<<<<

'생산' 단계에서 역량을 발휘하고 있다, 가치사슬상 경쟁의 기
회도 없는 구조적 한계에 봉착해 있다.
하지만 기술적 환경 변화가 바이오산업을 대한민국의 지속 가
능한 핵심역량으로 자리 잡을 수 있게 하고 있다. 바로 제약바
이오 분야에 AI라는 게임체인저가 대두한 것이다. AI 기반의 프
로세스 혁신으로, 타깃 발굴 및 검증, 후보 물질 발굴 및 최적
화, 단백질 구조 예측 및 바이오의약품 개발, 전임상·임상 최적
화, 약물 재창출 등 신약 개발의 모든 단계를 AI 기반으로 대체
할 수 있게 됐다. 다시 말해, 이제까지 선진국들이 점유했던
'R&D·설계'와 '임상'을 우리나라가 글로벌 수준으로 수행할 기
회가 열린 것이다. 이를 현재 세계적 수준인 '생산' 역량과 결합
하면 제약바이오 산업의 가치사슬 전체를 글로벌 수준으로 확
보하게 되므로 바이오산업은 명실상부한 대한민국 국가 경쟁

>>>>

Scan the listing for the word "수준으로". Copy every line in which it appears.

_PROBLEM SOLUTION_:
'R&D·설계'와 '임상'을 우리나라가 글로벌 수준으로 수행할 기
하면 제약바이오 산업의 가치사슬 전체를 글로벌 수준으로 확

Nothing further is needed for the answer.